I’m personally happy Obama has the nomination – refusing campaign donations from lobbyists is quite the stand – but the schadenfreude at Clinton’s defeat is ugly. I’d personally like to see her picked as running mate, but I get the impression there’s not a hope in hell. I’m sure there’ll be plenty of analysis of where she went wrong – abruptly becoming a gun-toting, hard-drinking non-‘elitist’ was particularly transparent, if you ask me – but the sniper-fire comment deserves to be let go.

As succinct a definition as you’ll find

Welsh channel S4C filmed a love scene for drama Caerdydd1 inside a baby-changing room at the Welsh Assembly. Some people aren’t happy, including Conservative William Graham:

This is obviously unpleasant and unnecessary. Potentially it’s distressing for people who don’t like the idea of one of the buildings they funded being used in this way.

Do they not show Torchwood in Wales? Then came the most cognitively dissonant statement ever:

One doesn’t want censorship but nothing that is controversial or concerning should happen.

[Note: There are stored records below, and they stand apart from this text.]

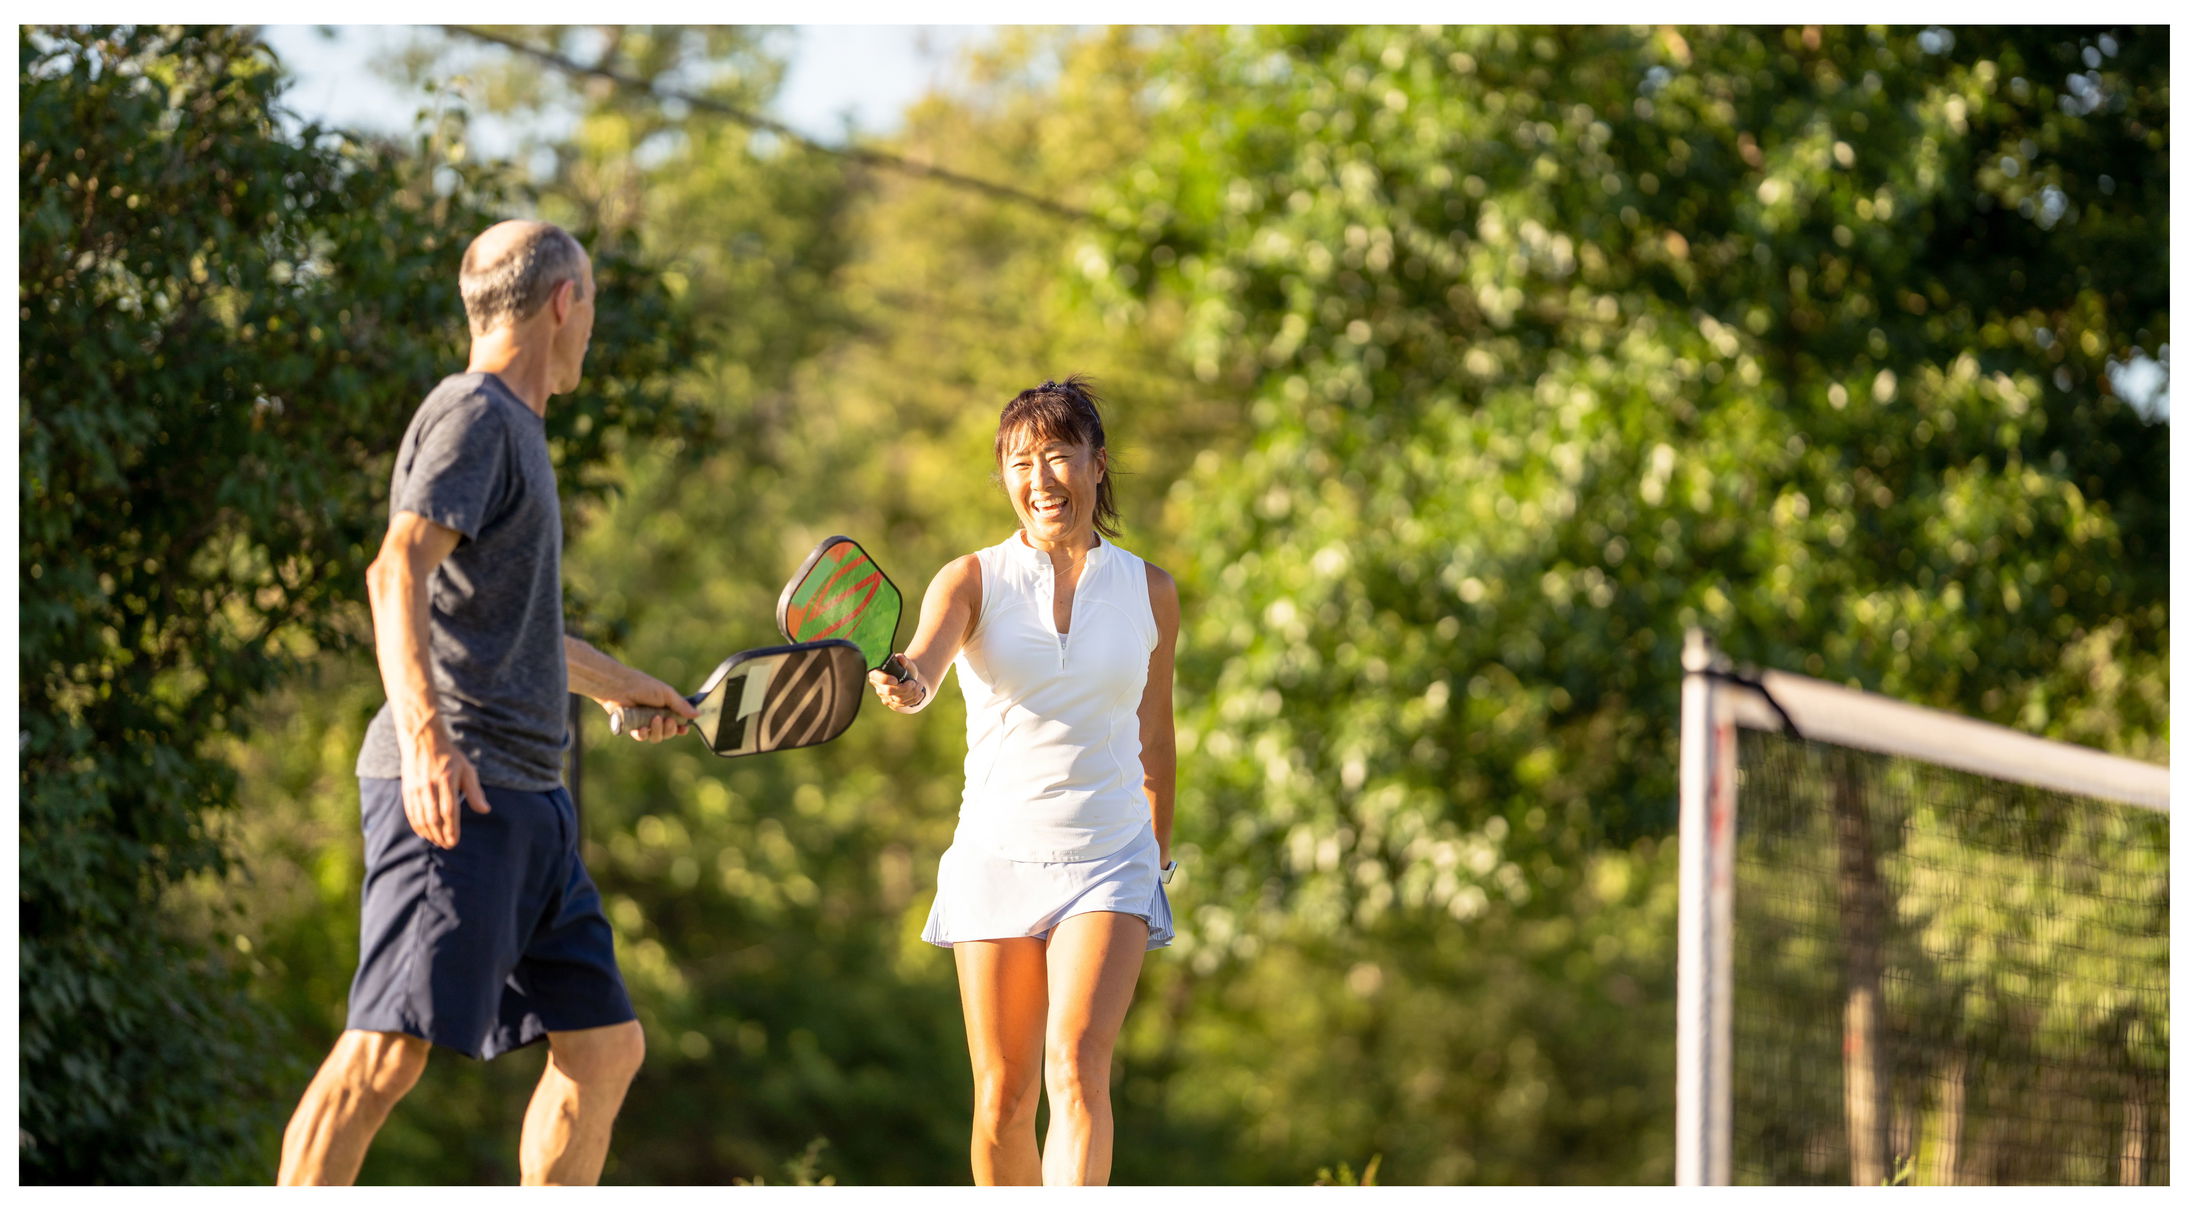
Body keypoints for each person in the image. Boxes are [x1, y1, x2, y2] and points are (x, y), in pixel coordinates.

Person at [278, 219, 700, 1186]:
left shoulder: (516, 432)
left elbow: (511, 628)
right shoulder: (474, 416)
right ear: (564, 303)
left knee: (603, 1048)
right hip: (458, 789)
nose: (590, 323)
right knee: (387, 1049)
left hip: (530, 797)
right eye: (590, 301)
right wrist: (427, 741)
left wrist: (624, 686)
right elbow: (396, 573)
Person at [868, 375, 1179, 1186]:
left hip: (1112, 856)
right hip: (996, 856)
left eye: (1058, 456)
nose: (1040, 478)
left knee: (1076, 1066)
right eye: (1019, 461)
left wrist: (1158, 855)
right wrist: (906, 680)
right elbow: (926, 663)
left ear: (1097, 463)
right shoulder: (970, 578)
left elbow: (1155, 731)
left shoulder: (1150, 589)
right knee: (1002, 1099)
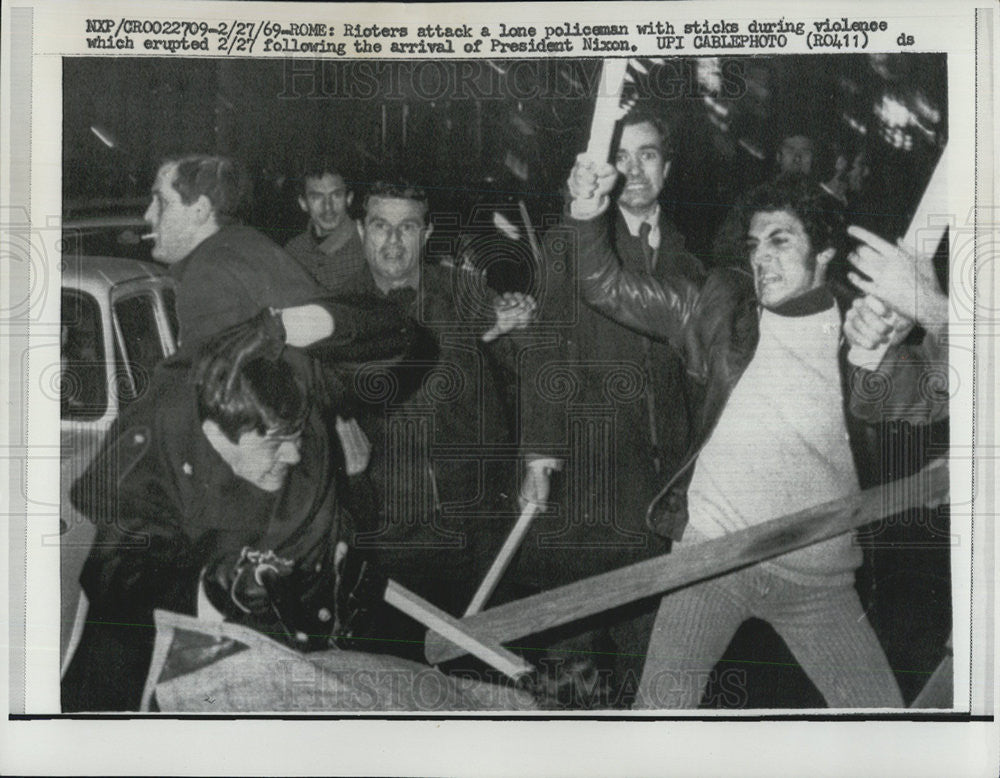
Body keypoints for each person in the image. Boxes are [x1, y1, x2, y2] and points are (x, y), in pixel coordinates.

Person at [565, 166, 948, 709]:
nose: (761, 256)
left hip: (818, 574)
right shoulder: (721, 310)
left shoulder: (864, 335)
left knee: (880, 726)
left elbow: (946, 392)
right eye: (754, 244)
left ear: (823, 254)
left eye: (780, 241)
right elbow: (605, 287)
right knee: (658, 716)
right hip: (711, 559)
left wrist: (934, 314)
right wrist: (585, 212)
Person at [60, 305, 417, 712]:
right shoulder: (154, 449)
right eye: (274, 442)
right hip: (205, 659)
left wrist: (308, 321)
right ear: (216, 434)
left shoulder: (296, 380)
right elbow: (115, 579)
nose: (295, 455)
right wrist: (210, 590)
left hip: (316, 638)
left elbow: (403, 340)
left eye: (297, 435)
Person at [513, 108, 704, 707]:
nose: (633, 168)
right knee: (570, 665)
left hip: (661, 495)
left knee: (650, 661)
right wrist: (540, 459)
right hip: (589, 481)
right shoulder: (572, 240)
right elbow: (546, 353)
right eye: (620, 156)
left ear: (667, 168)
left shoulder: (690, 263)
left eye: (647, 154)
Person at [337, 181, 535, 653]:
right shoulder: (335, 315)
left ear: (426, 234)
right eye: (381, 226)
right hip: (389, 546)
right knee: (397, 684)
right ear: (361, 230)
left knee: (486, 678)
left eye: (407, 228)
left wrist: (521, 320)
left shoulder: (465, 294)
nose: (393, 242)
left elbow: (532, 375)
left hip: (476, 533)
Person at [143, 154, 327, 350]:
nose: (148, 215)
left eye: (162, 202)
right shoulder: (247, 245)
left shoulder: (209, 275)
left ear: (200, 211)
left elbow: (203, 374)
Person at [284, 157, 367, 292]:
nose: (328, 207)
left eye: (336, 195)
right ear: (303, 203)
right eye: (317, 197)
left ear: (349, 198)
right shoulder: (293, 252)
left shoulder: (367, 247)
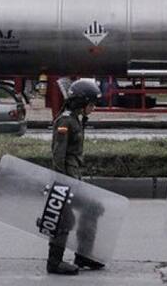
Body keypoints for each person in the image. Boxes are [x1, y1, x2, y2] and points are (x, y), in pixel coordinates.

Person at [47, 78, 104, 275]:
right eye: (91, 104)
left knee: (93, 208)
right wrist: (62, 185)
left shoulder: (76, 119)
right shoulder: (65, 121)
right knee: (65, 219)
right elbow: (58, 155)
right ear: (81, 103)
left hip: (74, 178)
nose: (93, 108)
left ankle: (83, 255)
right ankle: (54, 262)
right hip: (65, 180)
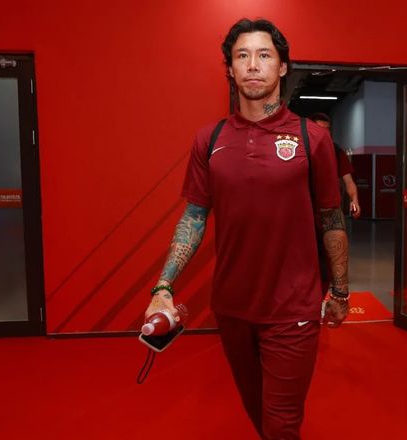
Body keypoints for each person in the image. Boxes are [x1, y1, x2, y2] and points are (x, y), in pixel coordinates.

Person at [144, 18, 350, 440]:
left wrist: (340, 291)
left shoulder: (311, 138)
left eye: (264, 55)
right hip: (233, 306)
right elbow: (194, 216)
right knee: (258, 412)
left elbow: (331, 218)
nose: (253, 65)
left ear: (282, 67)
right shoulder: (210, 139)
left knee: (281, 424)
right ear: (230, 69)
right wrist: (163, 286)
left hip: (292, 307)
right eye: (242, 55)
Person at [308, 112, 361, 219]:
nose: (324, 132)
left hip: (331, 208)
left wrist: (355, 200)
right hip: (307, 208)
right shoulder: (301, 151)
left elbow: (349, 182)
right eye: (320, 128)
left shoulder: (337, 151)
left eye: (327, 129)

Coincidentally, this is also the Conservative Party’s new slogan.

  1. the website for which is currently displaying ‘Bad Request (invalid verb)’ []

A new definition of ‘lying’

I’m spending lots of time following the US elections, at least partly because UK politics is so embarrassingly stupid at the moment. To wit, David Davis on the MP bugging row:

“Why was this allowed to happen without ministerial knowledge?” he said. “When it was discovered in December, they didn’t tell Jack Straw or Jacqui Smith.

“These intercepts have broken a prime ministerial promise. They involve the intercept of the justice whip – someone who works with Mr Straw.

“This is a very serious issue. It’s a breach of a prime ministerial undertaking to Parliament, so it makes the prime minister a liar, basically.”

The undertaking was 40 years ago. I’ve no idea on the rights and wrongs of bugging MPs, but a breach of a 40-year-old prime ministerial pledge without Gordon Brown’s knowledge does not make him ‘a liar’. That is stupid. Is it possible there’s been a slow gas leak under Westminster Village for the past few weeks?

Media frenzy

Home Secretary Jacqui Smith told the Sunday Times she wouldn’t feel safe walking alone at night in her area of London. In the past few hours I have heard this described as:

  1. Correct. It’s a warzone, and here’s an anecdote to prove it.
  2. Incorrect. London’s streets are completely safe, and here’s an anecdote to prove it.
  3. ‘Feeding a culture of fear’.
  4. A major gaffe – what’s the Home Secretary doing admitting that the streets aren’t safe?! (the media might hate ‘spin’, but if you don’t use it you’re apparently a rubbish politician).

How exactly should she have answered that question?